End-pinting duty man is a separately trained dybling model that sends out a decision on the last framework for its input really represents the end of speech. Becuse IT factors in both semantic and acoustic data, its assessments are more accurate than those in a model that prioritizes one or the other. And because it takes ASR codes as input, it can level the final fair scale of ASR models to continue to improve the battery.
Once the new ASR model has generated a set of hypotheses about the text that corresponds to the input speech, the hypotheses go to an LLM that has been fine-tuned to redirect them to produce more accurate results.
In the event that the new, improved end points cut off the speech too soon, Alexa may still recover thanks to a model that helps repair truncated speech.

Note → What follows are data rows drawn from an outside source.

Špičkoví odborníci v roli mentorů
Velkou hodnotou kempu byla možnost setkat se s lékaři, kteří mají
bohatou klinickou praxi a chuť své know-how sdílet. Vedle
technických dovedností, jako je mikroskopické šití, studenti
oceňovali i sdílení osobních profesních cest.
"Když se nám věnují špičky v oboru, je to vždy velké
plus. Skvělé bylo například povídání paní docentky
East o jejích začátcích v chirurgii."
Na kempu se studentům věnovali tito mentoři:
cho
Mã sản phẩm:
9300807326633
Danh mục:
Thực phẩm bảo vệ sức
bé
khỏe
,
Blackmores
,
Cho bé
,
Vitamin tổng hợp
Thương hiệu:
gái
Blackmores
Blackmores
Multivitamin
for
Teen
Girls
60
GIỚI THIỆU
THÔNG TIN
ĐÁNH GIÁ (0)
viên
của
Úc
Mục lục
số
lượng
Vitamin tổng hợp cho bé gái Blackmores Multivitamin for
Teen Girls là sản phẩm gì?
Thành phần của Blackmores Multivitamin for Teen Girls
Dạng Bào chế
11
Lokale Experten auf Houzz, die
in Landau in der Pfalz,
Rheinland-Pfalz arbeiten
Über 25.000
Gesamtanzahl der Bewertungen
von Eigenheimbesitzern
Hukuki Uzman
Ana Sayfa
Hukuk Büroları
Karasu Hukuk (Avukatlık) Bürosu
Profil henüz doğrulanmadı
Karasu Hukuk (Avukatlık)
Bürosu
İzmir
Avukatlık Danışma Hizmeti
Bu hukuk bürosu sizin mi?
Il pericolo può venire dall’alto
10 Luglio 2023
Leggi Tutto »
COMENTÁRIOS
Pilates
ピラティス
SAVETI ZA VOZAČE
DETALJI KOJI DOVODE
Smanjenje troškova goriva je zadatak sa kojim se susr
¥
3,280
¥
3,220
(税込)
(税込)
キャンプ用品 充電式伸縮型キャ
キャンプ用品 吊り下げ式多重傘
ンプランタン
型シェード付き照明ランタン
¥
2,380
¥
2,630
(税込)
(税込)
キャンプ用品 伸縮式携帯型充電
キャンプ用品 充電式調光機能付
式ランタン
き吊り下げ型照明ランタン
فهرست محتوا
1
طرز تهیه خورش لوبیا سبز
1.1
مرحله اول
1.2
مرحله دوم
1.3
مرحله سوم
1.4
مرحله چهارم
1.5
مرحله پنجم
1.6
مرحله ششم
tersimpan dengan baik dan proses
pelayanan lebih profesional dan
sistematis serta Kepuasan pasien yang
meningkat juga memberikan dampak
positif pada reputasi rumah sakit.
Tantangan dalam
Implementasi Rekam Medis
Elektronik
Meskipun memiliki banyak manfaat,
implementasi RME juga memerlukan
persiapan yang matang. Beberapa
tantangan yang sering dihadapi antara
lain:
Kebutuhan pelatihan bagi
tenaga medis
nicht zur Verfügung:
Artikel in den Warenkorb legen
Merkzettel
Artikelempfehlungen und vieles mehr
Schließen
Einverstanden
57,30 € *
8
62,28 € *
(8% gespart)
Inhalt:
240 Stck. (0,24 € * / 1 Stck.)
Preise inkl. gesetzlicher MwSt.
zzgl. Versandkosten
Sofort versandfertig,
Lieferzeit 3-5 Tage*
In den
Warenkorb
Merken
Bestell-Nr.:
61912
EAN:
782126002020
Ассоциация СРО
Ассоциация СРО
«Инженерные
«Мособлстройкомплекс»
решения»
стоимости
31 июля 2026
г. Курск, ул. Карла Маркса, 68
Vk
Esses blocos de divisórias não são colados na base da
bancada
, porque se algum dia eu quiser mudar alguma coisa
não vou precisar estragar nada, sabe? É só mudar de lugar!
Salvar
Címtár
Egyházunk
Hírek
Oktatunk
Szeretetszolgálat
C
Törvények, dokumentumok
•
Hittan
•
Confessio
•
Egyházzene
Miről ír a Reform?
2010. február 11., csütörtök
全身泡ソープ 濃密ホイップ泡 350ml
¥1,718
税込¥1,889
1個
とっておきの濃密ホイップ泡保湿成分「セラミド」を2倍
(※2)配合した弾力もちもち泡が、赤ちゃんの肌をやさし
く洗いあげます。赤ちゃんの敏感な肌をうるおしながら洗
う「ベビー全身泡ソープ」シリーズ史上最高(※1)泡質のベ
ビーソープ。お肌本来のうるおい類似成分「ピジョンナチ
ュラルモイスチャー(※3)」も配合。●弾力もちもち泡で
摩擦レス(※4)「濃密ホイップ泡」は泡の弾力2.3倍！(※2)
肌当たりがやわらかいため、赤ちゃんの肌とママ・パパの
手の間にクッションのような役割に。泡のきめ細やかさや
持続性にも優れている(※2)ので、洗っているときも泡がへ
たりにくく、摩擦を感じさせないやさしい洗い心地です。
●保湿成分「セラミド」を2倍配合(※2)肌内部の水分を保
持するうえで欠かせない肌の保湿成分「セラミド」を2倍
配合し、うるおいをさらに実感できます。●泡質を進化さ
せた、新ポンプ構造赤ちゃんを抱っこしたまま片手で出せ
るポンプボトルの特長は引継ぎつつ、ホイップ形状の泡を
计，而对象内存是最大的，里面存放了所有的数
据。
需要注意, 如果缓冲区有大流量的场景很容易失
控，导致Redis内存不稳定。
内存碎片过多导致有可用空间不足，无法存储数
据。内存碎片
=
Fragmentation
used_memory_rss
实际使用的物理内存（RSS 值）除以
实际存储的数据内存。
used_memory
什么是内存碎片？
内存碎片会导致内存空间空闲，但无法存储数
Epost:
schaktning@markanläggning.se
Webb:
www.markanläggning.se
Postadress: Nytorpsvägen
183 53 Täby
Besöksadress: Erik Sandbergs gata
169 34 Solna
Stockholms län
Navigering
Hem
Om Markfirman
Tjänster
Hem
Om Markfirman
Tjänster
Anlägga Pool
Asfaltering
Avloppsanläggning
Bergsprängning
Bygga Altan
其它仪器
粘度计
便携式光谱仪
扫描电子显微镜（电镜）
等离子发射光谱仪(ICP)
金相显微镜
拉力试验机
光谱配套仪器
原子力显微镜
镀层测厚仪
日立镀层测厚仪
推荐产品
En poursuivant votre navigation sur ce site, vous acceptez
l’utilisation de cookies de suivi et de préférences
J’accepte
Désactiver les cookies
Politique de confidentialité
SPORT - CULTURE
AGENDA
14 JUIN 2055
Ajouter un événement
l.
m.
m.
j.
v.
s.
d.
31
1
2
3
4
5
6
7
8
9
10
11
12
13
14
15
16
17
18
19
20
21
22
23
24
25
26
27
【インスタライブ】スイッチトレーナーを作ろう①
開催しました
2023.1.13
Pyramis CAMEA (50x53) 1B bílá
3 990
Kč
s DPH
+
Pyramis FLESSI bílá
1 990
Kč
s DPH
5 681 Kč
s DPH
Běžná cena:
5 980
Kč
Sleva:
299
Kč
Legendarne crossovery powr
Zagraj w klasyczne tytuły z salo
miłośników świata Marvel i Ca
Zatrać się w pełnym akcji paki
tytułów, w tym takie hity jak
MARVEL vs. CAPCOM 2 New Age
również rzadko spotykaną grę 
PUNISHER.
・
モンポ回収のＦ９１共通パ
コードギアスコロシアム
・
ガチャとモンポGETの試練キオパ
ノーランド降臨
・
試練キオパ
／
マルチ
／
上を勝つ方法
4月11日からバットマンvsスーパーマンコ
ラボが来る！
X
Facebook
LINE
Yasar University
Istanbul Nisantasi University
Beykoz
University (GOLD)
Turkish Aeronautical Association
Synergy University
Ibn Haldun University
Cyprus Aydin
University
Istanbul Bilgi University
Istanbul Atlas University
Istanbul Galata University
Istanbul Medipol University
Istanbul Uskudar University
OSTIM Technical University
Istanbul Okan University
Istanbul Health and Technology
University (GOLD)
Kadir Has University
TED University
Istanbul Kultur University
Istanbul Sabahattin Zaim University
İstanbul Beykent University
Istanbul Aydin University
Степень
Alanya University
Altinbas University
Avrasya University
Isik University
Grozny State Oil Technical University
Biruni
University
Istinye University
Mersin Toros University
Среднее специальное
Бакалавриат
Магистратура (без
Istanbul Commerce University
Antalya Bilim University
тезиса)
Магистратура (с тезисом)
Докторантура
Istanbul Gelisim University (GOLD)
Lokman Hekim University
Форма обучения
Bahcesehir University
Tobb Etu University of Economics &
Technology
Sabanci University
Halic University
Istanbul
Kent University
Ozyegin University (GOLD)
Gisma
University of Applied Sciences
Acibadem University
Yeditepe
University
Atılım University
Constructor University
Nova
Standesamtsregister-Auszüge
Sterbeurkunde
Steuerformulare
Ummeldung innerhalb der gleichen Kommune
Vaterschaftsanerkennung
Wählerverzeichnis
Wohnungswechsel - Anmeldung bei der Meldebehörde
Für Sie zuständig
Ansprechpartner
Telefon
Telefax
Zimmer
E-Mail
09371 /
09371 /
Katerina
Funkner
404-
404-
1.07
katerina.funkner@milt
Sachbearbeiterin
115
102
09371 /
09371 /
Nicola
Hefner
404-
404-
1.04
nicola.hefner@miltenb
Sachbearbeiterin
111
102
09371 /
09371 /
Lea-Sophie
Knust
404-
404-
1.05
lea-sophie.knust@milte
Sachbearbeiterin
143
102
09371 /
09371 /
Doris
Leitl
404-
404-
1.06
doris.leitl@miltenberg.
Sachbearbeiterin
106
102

Applied Scientist Marco Damonte and Angus Addlesee, a train-Intern that studied artificial intelligence at Heriot-Watt University, described this model on the Amazon Science blog after presenting a paper about it at Intheerspeak.
The model produces a graph representation of the semantic relationship between words in an input text. From the map, downnstream models can often derive the missing information; When they can, they can still often derive the semantic role of the lack of words that can help Alexa ask clarifying questions. This also makes conversation with Alexa more natural.
Great text-to-speech
Unlike previous TTS models, LTTS is an end-to-end model. It consists of a traditional text-to-text LLM and a speech synthesis model that is fine-tuned in tandem, so output from LLM is tailored to the needs of the speech synthesizer. The fine -tuning data set consists of thousands of hours of speech, versus the about 100 hours of use to train previous models.
The fine-tuned LTTS model learns to implicitly model prosody, tonality, intonation, paralinguisms and other aspects of speech, and its output is used to generate speech.
The result is the speech that combines the complete selection of emotional elements present in human communication-as curiosity when asking questions and cartoon joke delives with natural défluencies and paraling-culprit (such as UMS, AHS or Mutturing) to create natural, express and human-like speech output.
To further improve the model’s expressic, the LTTS model may be associated with another LLM fine-tuned to feel the input text of “stage guidance”, indicating how the text should be delivered. The labeled text is then transferred to the TTS model for conversion to speech.
Speech-to-speech model
The Alexa Speech-to-Tale model will utilize a proprietary prior LLM to enable end-to-end speech: Input is a coding of the customer’s speech signal and output is a coding of Alexa’s voice signal in response.
This coding is one of the keys to the procedure. It is a learned coding and it represents both semantic and acoustic functions. The speech-to-speech model uses the same coding for both input and output; The output is then decoded to produce an acoustic signal in one of Alexa’s voices. The shared “vocabulary” of input and output is what allows you to build the model on top of a charged LLM.
A trial-to-talk interaction
LLM is fine-tuned on a variety of tasks, such as speech recognition and speech-to-speech translation, to ensure its generality.
Alexa’s new capabilities will start rolling out over the next few months.